Trecho fornecido:
******
A Experiência Psicodélica - Um manual baseado no Livro Tibetano dos Mortos - Timothy Leary


24 de jul. de 2009

Uma Estranha Realidade

“Meu benfeitor dizia que, quando um homem toma os caminhos da feitiçaria, torna-se consciente, aos poucos, de que a vida comum ficou para trás; que o conhecimento é na verdade uma coisa assustadora; que os meios do mundo comum não são mais um escudo para ele; e que tem de adotar um novo modo de vida, para poder sobreviver. A primeira coisa que ele deve fazer, nesse ponto, é desejar tornar-se um guerreiro, um passo e uma decisão muito importantes. A natureza assustadora do conhecimento não nos deixa nenhuma alternativa se não tornarmos um guerreiro.

“Quando o conhecimento se torna uma coisa assustadora, o homem também compreende que a morte é o companheiro insubstituível, que se senta ao lado dele na esteira. Cada pouquinho de conhecimento que se torna poder tem a morte como sua força central. A morte dá o último toque, e o que for tocado pela morte torna-se realmente poder.

“Um homem que segue os caminhos da feitiçaria se defronta com uma aniquilação iminente a cada passo do caminho, e é inevitável que tome fortemente consciência de sua morte. Sem a consciência da morte, ele seria apenas um homem comum, praticando atos comuns. Não teria a necessária potência, a necessária concentração que transforma o tempo comum da pessoa na Terra num poder mágico.

“Assim, para ser um guerreiro o homem tem de estar, antes de tudo, e propriamente, muito consciente de sua própria morte. Mas a preocupação com a morte levaria qualquer um de nós a focalizar a atenção em si e isso seria debilitante. Portanto, a segunda coisa de que se precisa para ser um guerreiro é o desprendimento. A idéia da morte iminente, em vez de se tornar uma obsessão, torna-se uma indiferença.” (...)

- Agora você precisa desprender-se – disse ele.
- Do quê?
- Desprender-se de tudo.
- Isso é impossível. Não quero virar ermitão.
- Ser um ermitão é uma indulgência e eu não quis dizer isso. Um ermitão não é desprendido, pois se entrega propositalmente a ser um ermitão.
- Somente a idéia da morte torna o homem suficientemente desprendido para ser capaz de se entregar a qualquer coisa. Um homem assim, porém, não tem anseios, pois adquiriu um amor calado pela vida e por todas as coisas da vida. Sabe que a morte o acompanha e não lhe dará tempo de se agarrar a nada, de modo que ele experimenta, sem ansiar, tudo de todas as coisas.
******
Registros fornecidos:
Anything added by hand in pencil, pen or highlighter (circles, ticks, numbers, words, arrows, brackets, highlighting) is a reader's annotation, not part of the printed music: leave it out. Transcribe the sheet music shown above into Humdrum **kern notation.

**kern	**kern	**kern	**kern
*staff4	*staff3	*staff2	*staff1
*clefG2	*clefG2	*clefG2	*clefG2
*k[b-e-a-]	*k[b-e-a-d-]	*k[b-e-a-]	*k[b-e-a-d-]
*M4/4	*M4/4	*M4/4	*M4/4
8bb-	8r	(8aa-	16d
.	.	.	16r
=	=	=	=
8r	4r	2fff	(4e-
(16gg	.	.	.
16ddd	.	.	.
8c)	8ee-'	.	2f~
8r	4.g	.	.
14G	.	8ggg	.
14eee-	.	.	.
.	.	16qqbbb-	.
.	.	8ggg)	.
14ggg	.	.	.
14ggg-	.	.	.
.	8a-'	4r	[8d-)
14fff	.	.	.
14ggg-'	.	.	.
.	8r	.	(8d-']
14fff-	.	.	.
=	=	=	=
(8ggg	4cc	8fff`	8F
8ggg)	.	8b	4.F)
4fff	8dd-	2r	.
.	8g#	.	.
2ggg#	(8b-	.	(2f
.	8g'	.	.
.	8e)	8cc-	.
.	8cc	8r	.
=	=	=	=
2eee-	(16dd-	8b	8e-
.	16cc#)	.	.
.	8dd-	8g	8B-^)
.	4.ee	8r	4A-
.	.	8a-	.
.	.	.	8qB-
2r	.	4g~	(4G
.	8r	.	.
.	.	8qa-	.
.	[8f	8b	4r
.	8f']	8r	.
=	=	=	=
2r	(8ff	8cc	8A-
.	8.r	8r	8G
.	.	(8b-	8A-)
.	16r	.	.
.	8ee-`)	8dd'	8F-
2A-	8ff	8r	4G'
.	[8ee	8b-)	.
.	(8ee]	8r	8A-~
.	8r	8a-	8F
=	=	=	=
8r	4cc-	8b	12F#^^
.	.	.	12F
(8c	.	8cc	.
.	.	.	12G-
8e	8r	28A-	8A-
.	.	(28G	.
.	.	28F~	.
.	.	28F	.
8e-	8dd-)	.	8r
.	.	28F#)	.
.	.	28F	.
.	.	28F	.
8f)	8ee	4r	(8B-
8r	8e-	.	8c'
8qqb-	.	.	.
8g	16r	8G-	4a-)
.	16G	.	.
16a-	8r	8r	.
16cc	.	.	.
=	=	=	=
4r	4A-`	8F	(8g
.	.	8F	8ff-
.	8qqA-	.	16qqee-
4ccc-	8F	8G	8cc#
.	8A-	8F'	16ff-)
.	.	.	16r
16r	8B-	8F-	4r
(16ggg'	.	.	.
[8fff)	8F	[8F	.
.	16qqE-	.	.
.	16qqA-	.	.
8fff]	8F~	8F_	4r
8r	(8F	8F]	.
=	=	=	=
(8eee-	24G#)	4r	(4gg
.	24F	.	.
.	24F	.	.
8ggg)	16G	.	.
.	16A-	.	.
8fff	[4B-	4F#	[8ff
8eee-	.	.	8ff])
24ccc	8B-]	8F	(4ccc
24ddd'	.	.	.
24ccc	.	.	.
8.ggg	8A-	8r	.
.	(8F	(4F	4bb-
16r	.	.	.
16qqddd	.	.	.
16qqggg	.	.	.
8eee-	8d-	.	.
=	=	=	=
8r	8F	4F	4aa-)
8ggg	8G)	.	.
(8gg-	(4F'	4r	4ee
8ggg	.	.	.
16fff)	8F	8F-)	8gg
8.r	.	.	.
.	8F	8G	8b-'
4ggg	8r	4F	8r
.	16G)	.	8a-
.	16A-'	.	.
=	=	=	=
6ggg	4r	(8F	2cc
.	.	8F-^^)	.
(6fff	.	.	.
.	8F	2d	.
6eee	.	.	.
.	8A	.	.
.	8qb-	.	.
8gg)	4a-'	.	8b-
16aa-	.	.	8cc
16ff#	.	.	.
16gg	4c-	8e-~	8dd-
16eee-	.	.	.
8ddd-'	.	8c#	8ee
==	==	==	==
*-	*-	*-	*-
******
Partes do exercício:
a - Segundo o trecho sobre o guerreiro e a morte, qual é a segunda coisa de que se precisa para ser um guerreiro?
b - No trecho sobre o guerreiro e a morte, o benfeitor diz que um homem que toma os caminhos da feitiçaria vai percebendo algumas coisas aos poucos. Liste todas elas.
Os registros não têm relação com o trecho.

Respostas das tarefas:
a - O desprendimento.

b -
- Que a vida comum ficou para trás.
- Que o conhecimento é na verdade uma coisa assustadora.
- Que os meios do mundo comum não são mais um escudo para ele.
- Que tem de adotar um novo modo de vida para poder sobreviver.